Medical records are kept for ever no matter what happens to the patients since is a legal document.

Can you see your medical records online?

For health care providers you've seen who have started to use a patient portal, you can see your medical records online. As of this writing (2012), a small but increasing number of providers have set up patient portals. Contact yours to find out if your records are available for review, or when you can expect them to be online.

Why legibility is important to medical records?

because it's another person's life your dealing with. You could seriously hurt them or even kill them if you can't read the record.

What is protected health information phi refers to?

Protected health information (PHI) refers to information that contains one or more patient identifiers and can, therefore, be used to identify an individual.

How do you get a deceased persons medical records?

Only the direct or immediate legal next of kin can request a deceased person's medical records. You will likely be asked to provide proof of relationship (such as birth certificate of an adult child) and the death certificate (such as the parent). You would need the person's "identifying information" such as Social Security number, hospital/patient number, date(s) of service, etc. Even when researchers seek medical records for genealogical purposes, the "proof" of relationship and even a reason for the request must be submitted before the request is approved or denied. Call the administration or medical records department for their exact policies.

Advantage of medical record electronic medical records?

US Healthcare providers have to invest billions of dollars every year in order to store and manage paper and digital medical records and inefficient paper-based documents still dominate the growing healthcare industry.

By switching to electronic medical records, you can:

  • Reduce Costs. Lower total cost of ownership.
  • Improve Agility and Reliability. Improve availability and scalability. Improve disaster recovery and data backup.
  • Security. Get better data integrity, privacy and access. Get better regulatory compliance.

If you go for EMR of CureMD then other than above mention benefits you will get:

  • tools for better care management
  • specialty based EHR or EMR
  • point and click technology
  • time saving
  • maximizes values and returns
  • simplifies decision making
  • streamlines operations and more.

I hope this helps.

When corrections are being made to medical records should they be date and time stamped?

Proper procedure indicates that yes -- it usually should be. Corrections in insignificant things such as spelling are of course less critical, but anything emergent to timely needs to show when the noted changed was detected. Likewise, I suggest that the change is initialed.

Note also that corrections never ever eradicate what was erroneously there before. The old entry is single-line struck out and the correction added. The exception to this is corrections asked for by the patient and made by the doctor, under the HIPAA guidelines.

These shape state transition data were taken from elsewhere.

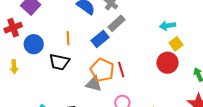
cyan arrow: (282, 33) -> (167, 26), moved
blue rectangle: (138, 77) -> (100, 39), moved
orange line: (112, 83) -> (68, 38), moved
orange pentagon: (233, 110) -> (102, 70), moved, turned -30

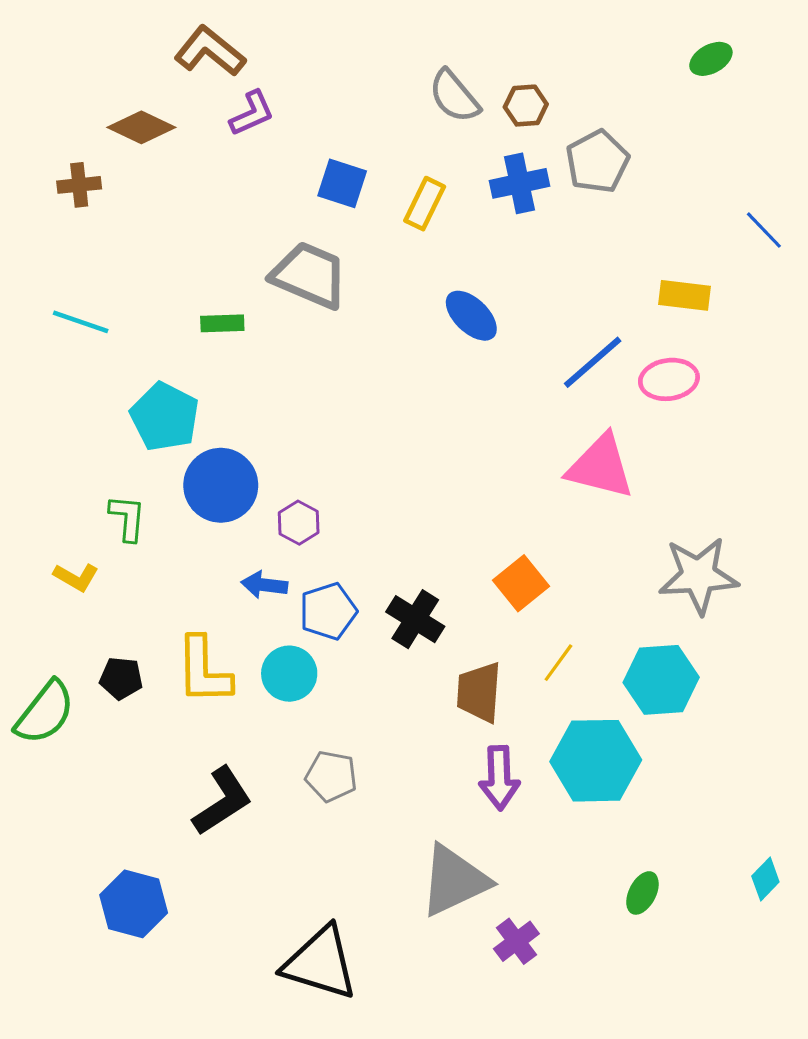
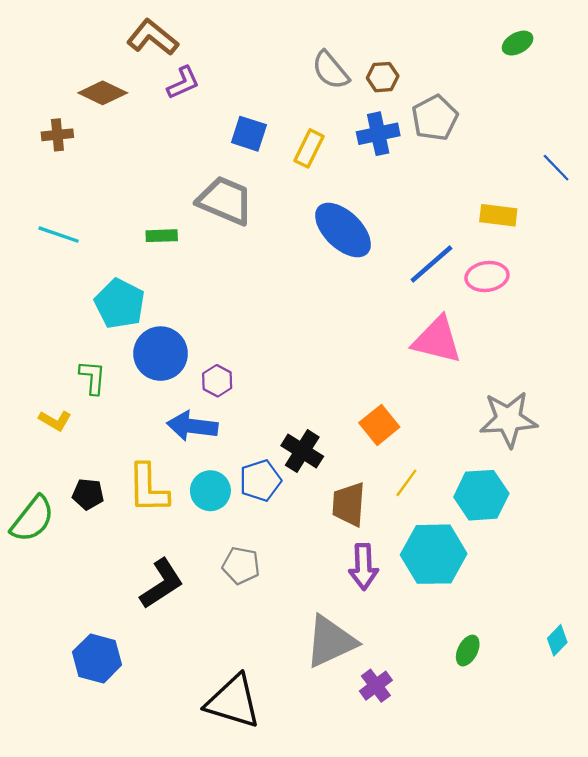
blue ellipse: (471, 316) -> (343, 230), size x1.5
blue arrow: (264, 585) -> (192, 426), size x1.5
blue pentagon: (328, 611) -> (260, 481), moved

What are the 6 C's of medical record charting?

1. Client's words

2. Clarity

3. Completeness

4. Conciseness

5. Chronological order

6. Confidentiality

Why Maintain a log for medical records to be release?

It's considered to be part of the auditing procedures required under HIPAA's Security Rule. Release of PHI to a patient or another caregiver, for instance, is (hopefully) a legal disclosure. Part of verifying the propriety of legal disclosures is maintaining a log. Consider it part of due diligence :}

What is medical code 88305?

88305 is a CPT pathology and laboratory code for: Level IV - Surgical pathology, gross and microscopic examination (of the defined specimens listed).